● Assigned task
Images should be left out, and everything else in the listing reproduced exactly.

● Information supplied

- - -

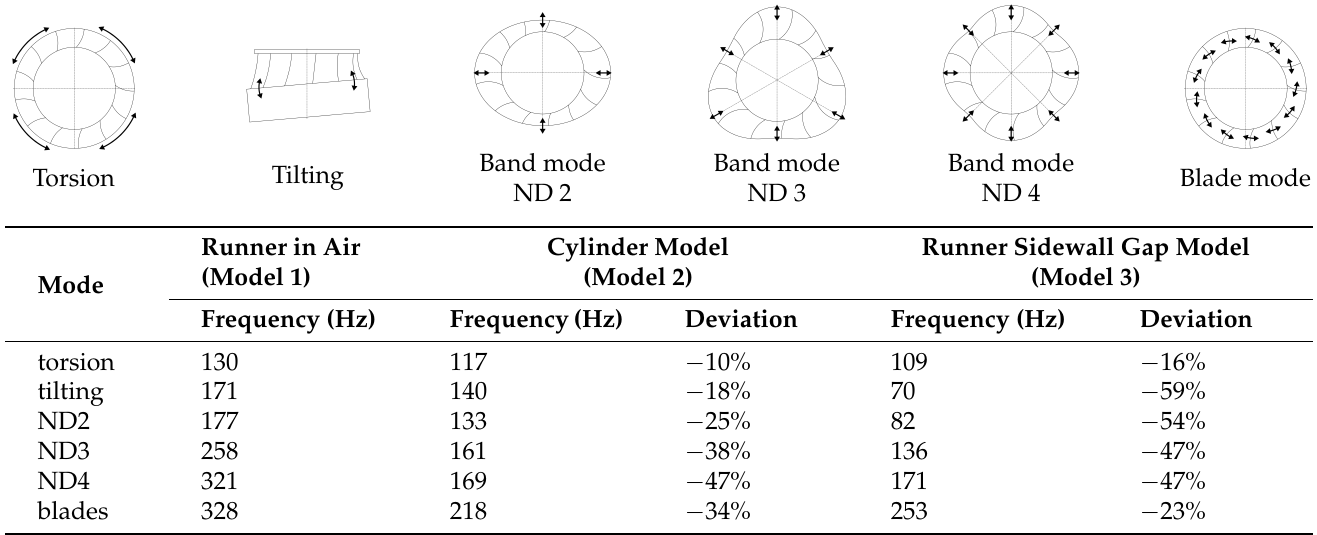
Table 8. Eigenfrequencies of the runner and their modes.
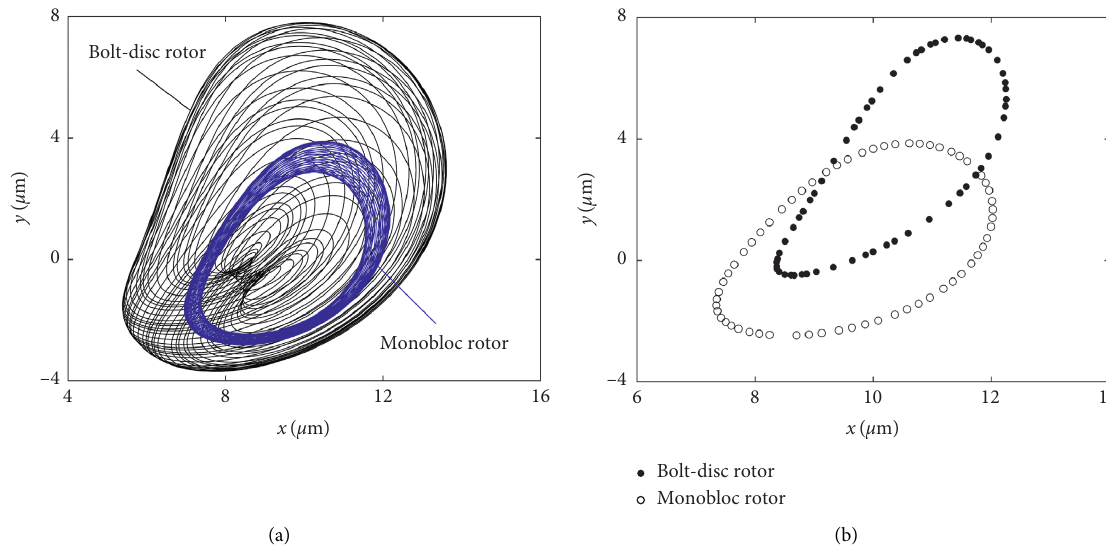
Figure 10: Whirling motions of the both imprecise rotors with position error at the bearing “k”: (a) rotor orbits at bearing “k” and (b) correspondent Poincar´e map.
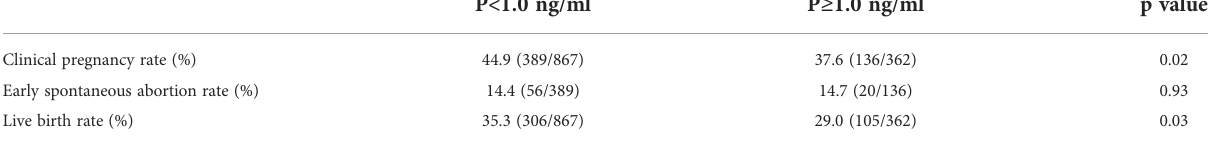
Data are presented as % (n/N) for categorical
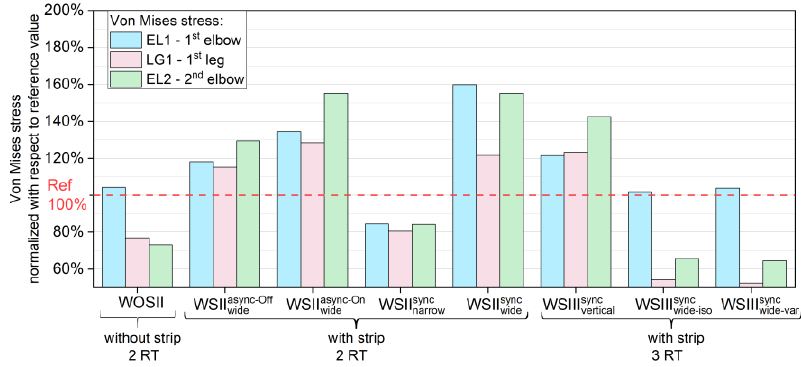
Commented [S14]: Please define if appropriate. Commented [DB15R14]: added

- - -

● Result
Table 8. Eigenfrequencies of the runner and their modes.
Figure 10: Whirling motions of the both imprecise rotors with position error at the bearing “k”: (a) rotor orbits at bearing “k” and (b) correspondent Poincar´e map.
Data are presented as % (n/N) for categorical
Commented [S14]: Please define if appropriate. Commented [DB15R14]: added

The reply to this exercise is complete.